Yale, Swarthmore, Pomona & Princeton are his other dream schools and we are trying to figure out the EA/ED/RD math that will best serve him. Would appreciate any and all input and my sincere apologies if this is off-topic !

@MentorDad - UChicago won’t be publishing stats for the class of 2021 till the fall. It is highly unlikely that they will release ED admit rates as the’ve never officially released admission data from the early pool in the past. However, I suppose you never know, given that the admission plans changed so thoroughly this past year. So it’s a wait-and-see.

Admissions has shared unofficial numbers and percentages with the families of accepted students at various events beginning in Jan/Feb. for the ED/EA families and culminating with the April Overnights at UChicago. From these we have heard that the total number of early applications (EDI/EA) was in the ballpark of 13,000, total applications was around 28,000 (down about 10% from the previous year), the ED1/EA admit rate was about 9% with about 2/3 of that ED1, the overall admit rate is about 8%, and the RD admit rate (including all new RD applications and all deferreds from the early pool) about 2%. They have shared no information concerning EDII.

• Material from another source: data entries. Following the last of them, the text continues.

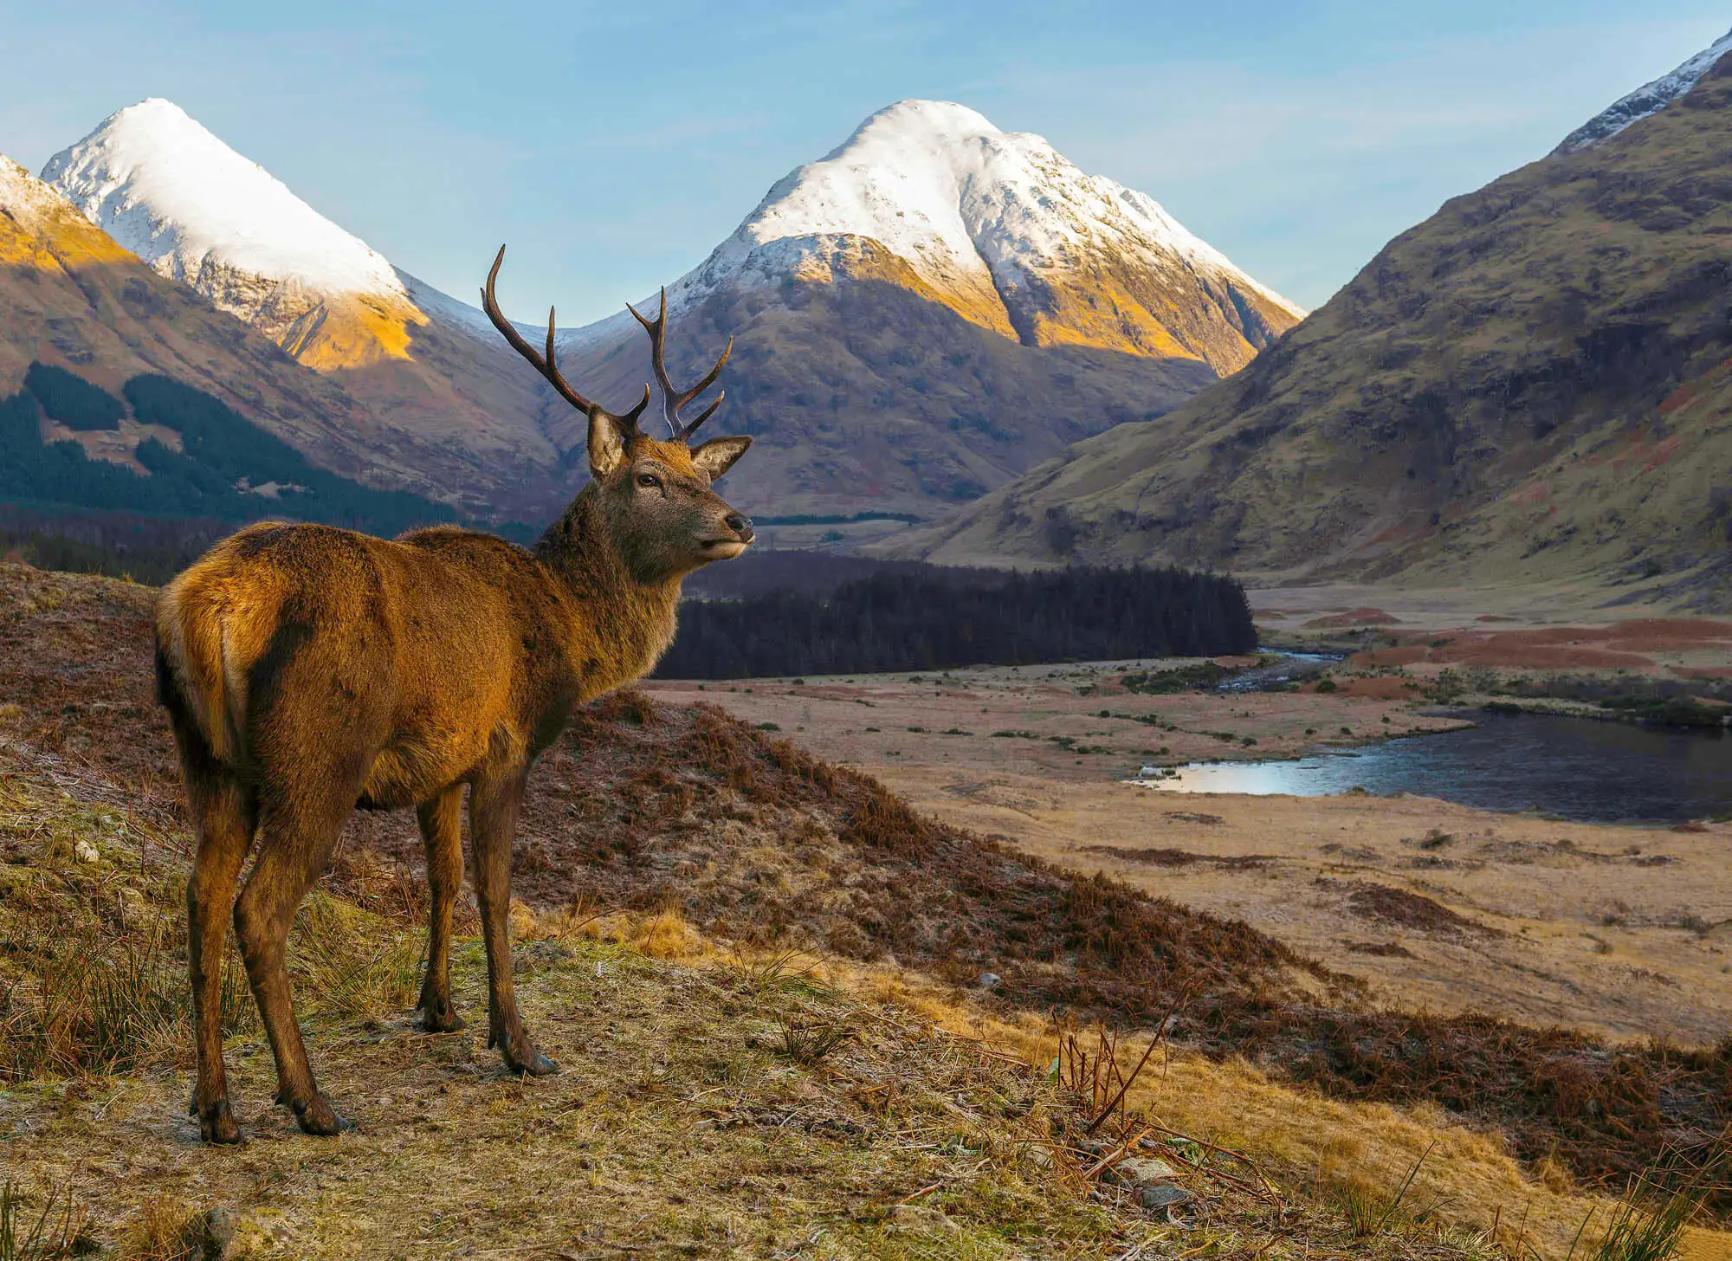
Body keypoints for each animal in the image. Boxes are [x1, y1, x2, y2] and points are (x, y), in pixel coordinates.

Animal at [154, 247, 753, 1143]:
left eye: (695, 470)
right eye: (649, 477)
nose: (738, 520)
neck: (572, 629)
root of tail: (208, 606)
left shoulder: (438, 763)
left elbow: (440, 877)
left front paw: (438, 1007)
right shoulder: (506, 745)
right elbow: (495, 889)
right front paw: (520, 1043)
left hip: (210, 763)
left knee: (199, 895)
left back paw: (216, 1106)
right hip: (316, 756)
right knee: (257, 908)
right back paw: (309, 1098)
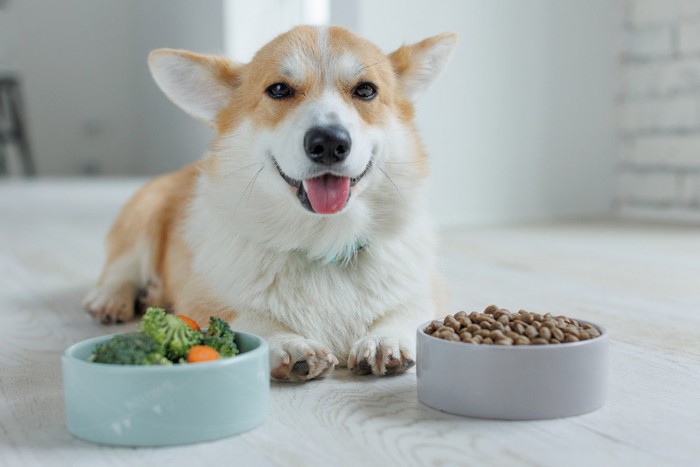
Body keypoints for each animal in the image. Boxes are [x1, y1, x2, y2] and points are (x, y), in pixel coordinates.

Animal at [83, 25, 454, 382]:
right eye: (278, 90)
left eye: (365, 91)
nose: (329, 143)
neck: (324, 242)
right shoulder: (202, 298)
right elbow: (248, 318)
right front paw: (287, 343)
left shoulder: (427, 290)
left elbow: (407, 310)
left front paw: (385, 339)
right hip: (144, 211)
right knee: (121, 268)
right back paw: (112, 298)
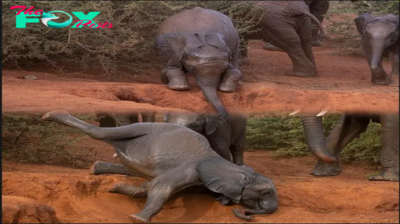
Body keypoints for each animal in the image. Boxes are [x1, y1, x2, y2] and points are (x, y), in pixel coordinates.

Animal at [41, 110, 278, 222]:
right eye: (265, 192)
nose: (248, 213)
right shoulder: (193, 168)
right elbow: (160, 188)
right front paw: (137, 219)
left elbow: (147, 187)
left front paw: (115, 188)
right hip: (144, 127)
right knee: (100, 133)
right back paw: (49, 115)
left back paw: (96, 168)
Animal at [155, 6, 244, 135]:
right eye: (193, 68)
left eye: (222, 69)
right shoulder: (172, 51)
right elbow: (170, 68)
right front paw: (179, 88)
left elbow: (234, 70)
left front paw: (226, 90)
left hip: (235, 39)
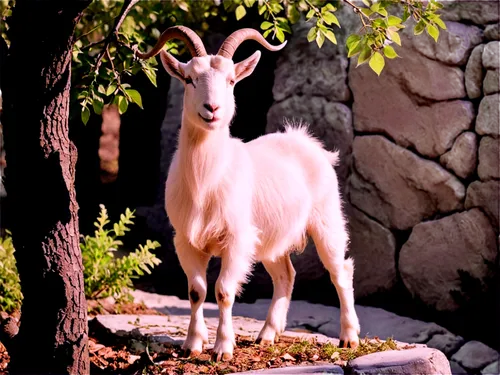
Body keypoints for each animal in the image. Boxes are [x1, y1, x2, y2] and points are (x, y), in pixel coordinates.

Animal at [135, 25, 362, 362]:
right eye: (189, 79)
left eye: (231, 80)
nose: (212, 109)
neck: (206, 183)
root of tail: (307, 142)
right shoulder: (186, 240)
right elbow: (196, 291)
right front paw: (192, 344)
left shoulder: (237, 239)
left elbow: (224, 291)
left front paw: (222, 349)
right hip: (270, 237)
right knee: (285, 275)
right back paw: (267, 334)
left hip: (327, 217)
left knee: (340, 271)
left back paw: (349, 337)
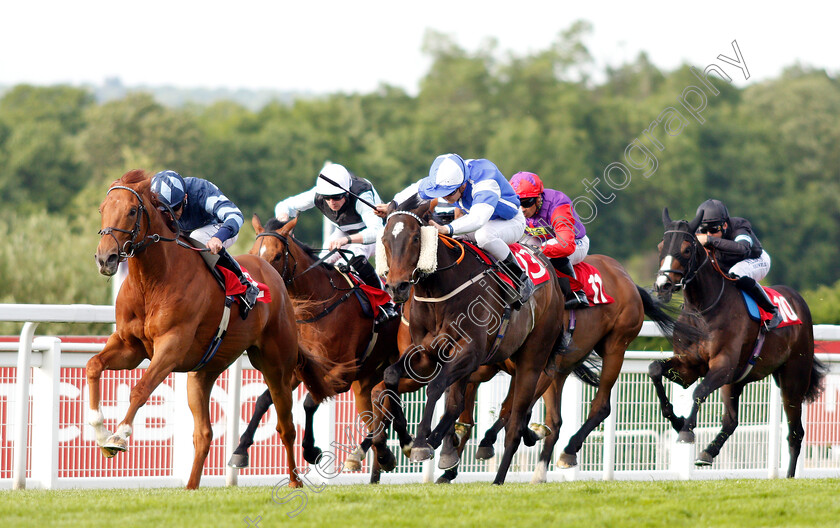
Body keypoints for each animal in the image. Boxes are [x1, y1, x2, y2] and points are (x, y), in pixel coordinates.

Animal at [85, 169, 334, 486]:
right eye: (102, 209)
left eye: (131, 211)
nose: (105, 258)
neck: (152, 280)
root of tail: (273, 276)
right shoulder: (130, 346)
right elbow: (94, 365)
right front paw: (99, 430)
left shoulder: (171, 346)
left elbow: (140, 390)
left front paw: (119, 436)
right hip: (203, 372)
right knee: (204, 434)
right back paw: (191, 487)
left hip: (276, 365)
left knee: (286, 425)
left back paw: (294, 480)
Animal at [230, 216, 404, 482]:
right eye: (252, 252)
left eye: (278, 256)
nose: (262, 285)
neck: (319, 305)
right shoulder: (296, 369)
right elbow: (263, 400)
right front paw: (240, 450)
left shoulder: (342, 373)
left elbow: (310, 402)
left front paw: (311, 450)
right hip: (368, 378)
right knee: (380, 406)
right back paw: (386, 453)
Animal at [372, 199, 564, 486]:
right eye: (385, 239)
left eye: (416, 238)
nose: (397, 287)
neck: (438, 292)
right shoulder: (425, 354)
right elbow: (391, 375)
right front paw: (408, 440)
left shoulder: (470, 352)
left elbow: (436, 387)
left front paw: (421, 442)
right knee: (461, 406)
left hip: (532, 362)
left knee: (515, 423)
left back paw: (497, 477)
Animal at [436, 255, 684, 482]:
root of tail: (627, 278)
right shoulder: (483, 367)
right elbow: (466, 414)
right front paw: (449, 466)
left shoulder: (535, 368)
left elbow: (509, 410)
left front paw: (488, 443)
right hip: (562, 371)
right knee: (555, 420)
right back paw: (538, 469)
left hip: (615, 347)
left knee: (601, 405)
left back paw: (568, 451)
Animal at [648, 206, 824, 474]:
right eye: (660, 246)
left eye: (687, 249)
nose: (663, 285)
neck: (703, 309)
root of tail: (798, 300)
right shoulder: (689, 365)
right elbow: (655, 369)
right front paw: (677, 420)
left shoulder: (723, 365)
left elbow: (699, 390)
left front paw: (686, 431)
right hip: (736, 381)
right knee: (731, 421)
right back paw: (708, 453)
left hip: (793, 379)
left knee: (796, 433)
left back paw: (789, 476)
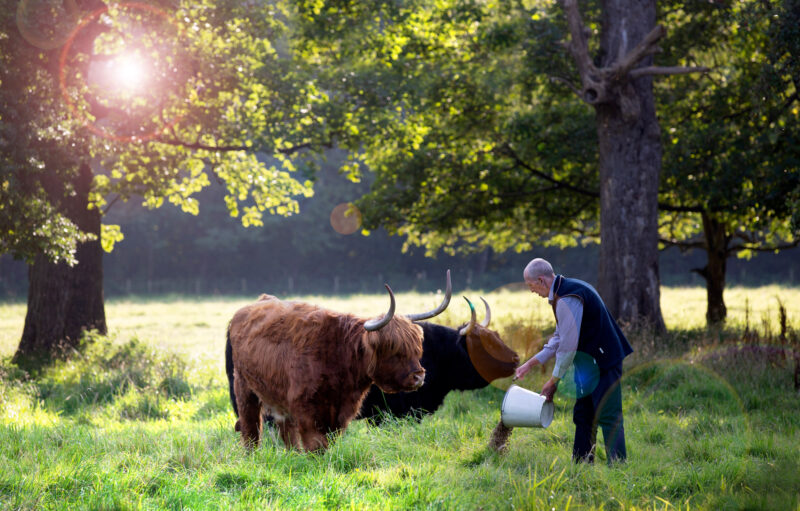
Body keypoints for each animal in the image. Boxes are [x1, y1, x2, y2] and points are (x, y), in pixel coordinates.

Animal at [225, 274, 452, 452]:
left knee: (285, 431)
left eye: (417, 348)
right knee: (251, 427)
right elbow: (316, 445)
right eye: (394, 350)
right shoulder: (306, 409)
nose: (419, 376)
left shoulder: (342, 412)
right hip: (244, 388)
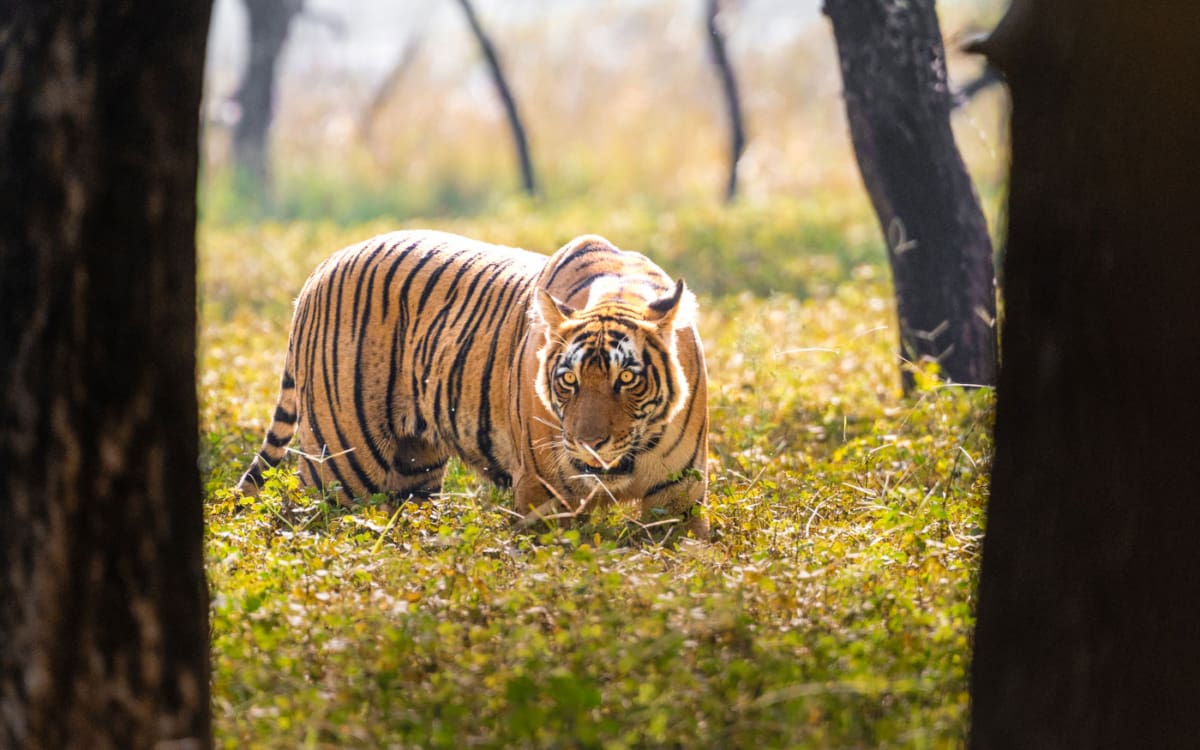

So, to summarize: 28,000 total applications, approximately 2240 admits, 800 of which are EDI, 400 are EDII, about 1040 or so are EDII and RD. From working through the numbers it’s pretty clear that there was a very large difference between ED/EDII admit rates and EA/RD. For many applicants it might have come down to whether they committed ED (that was true for my own kid, who was deferred EA, changed her application to EDII, and was subsequently accepted). Can’t help but think that sizable gap will diminish - perhaps significantly - this upcoming year as more applicants figure ED is the way to go. If that happens, you’ll see ED admit rates more in line with other schools. But this past year they were likely higher than that.

Tons of discussion about all of this on the other threads so peruse away. Good luck to your son!

Whoops addendum to the last paragraph of #56: 800 EDI, 400 EA. They didn’t release any data on EDII.

Thanks @JBStillFlying. My head is spinning from all the reading I’ve been doing on the other threads but if I recall correctly, ED acceptance rate has been deduced to be around 30% which compares favorably with the ivies. As you point out, that is likely to go down this year because of the expected increase in ED applicants.

The best chance of acceptance seemed to be EA/ED2 , but that was last year. If he has two top choices then I would go that route, EA to Yale or Princeton or Pomona…then ED2 to UChicago. My daughter chose that route even though UChicago was her first choice (wanting to maximize her chances at two schools, and that she would be perfectly happy at either). If UChicago is the first choice by a good margin then I advise ED1.